Finding the Roots of Our Histories Towards Collective Liberation

This blog is part of a series of blogs highlighting Living Cities staff’s various cultures in honor of Asian Pacific American Heritage month.


Malaysia is one of the top producers of rubber. As I reflect on Asian Pacific Heritage month, I think about how my grandmother has tapped rubber for a living most of her life. The process of rubber tapping includes collecting latex from a rubber tree. Using a knife to peel back the tree’s bark, latex is harvested.

In my home country of Malaysia, my grandmother still rubber taps sometime, even though she no longer needs to. She would tell me how much a day of work is worth. I never paid attention to the global rubber market, but from our conversations, I would know how much rubber is at that moment, according to how much she gets paid for a bucket of rubber.

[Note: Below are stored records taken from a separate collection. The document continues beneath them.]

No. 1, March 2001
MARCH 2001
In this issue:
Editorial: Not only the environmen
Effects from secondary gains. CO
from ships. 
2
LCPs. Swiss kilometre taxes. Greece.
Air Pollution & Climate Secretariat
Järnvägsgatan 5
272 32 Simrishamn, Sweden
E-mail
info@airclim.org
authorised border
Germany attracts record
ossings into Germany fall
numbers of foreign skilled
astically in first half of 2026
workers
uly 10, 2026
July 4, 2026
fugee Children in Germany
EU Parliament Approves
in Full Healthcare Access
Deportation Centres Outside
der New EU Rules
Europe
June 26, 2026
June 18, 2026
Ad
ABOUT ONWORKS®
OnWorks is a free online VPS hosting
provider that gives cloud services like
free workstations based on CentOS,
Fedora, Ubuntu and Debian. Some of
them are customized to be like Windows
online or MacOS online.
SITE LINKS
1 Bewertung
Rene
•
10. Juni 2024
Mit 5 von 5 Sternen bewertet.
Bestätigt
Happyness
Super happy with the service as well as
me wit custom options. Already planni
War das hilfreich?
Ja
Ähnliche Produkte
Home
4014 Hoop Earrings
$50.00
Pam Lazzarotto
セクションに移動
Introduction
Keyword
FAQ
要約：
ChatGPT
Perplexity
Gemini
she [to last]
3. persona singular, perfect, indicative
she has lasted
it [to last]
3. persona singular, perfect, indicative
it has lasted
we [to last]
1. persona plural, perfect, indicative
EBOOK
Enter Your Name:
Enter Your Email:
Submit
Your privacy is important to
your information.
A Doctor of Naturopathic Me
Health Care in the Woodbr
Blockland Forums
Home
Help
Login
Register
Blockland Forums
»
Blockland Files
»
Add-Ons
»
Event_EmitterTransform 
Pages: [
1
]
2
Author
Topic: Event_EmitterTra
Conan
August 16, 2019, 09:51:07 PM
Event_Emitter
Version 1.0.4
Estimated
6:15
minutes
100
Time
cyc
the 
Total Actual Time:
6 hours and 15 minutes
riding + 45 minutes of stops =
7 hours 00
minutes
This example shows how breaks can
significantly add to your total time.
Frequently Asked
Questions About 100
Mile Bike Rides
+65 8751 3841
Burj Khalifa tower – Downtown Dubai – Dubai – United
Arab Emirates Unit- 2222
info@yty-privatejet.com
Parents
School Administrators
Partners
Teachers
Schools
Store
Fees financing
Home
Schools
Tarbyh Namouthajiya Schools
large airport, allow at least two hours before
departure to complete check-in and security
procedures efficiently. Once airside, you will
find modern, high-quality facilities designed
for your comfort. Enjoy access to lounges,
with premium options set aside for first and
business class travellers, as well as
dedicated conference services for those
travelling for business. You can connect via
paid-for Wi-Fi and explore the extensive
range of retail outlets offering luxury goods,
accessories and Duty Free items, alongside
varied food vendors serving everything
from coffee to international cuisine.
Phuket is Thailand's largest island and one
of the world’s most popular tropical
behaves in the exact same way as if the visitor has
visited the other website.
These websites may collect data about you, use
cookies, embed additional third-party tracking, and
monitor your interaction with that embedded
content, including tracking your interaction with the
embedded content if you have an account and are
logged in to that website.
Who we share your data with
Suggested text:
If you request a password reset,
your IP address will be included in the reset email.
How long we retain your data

My grandmother has a third grade education, raised four children as a single mother, lived through British colonization and Japanese occupation. My story is the story of many immigrants, the story of many post-colonial children. My story is also of privileged migration. Even back in Malaysia, the American Dream beckons and I got a full ride scholarship to attempt to get that dream. Now here, my idea of the American Dream has been complicated through my understanding of race in America, and how all of that is connected to genocide, slavery, colonization and orientalism.

One of the values of our racial equity work is to “Work to understand history and ongoing legacy of racism.” My grandmother grounds me in my own history as I navigate this country filled with histories so connected to my own, in my own fight for our collective liberation.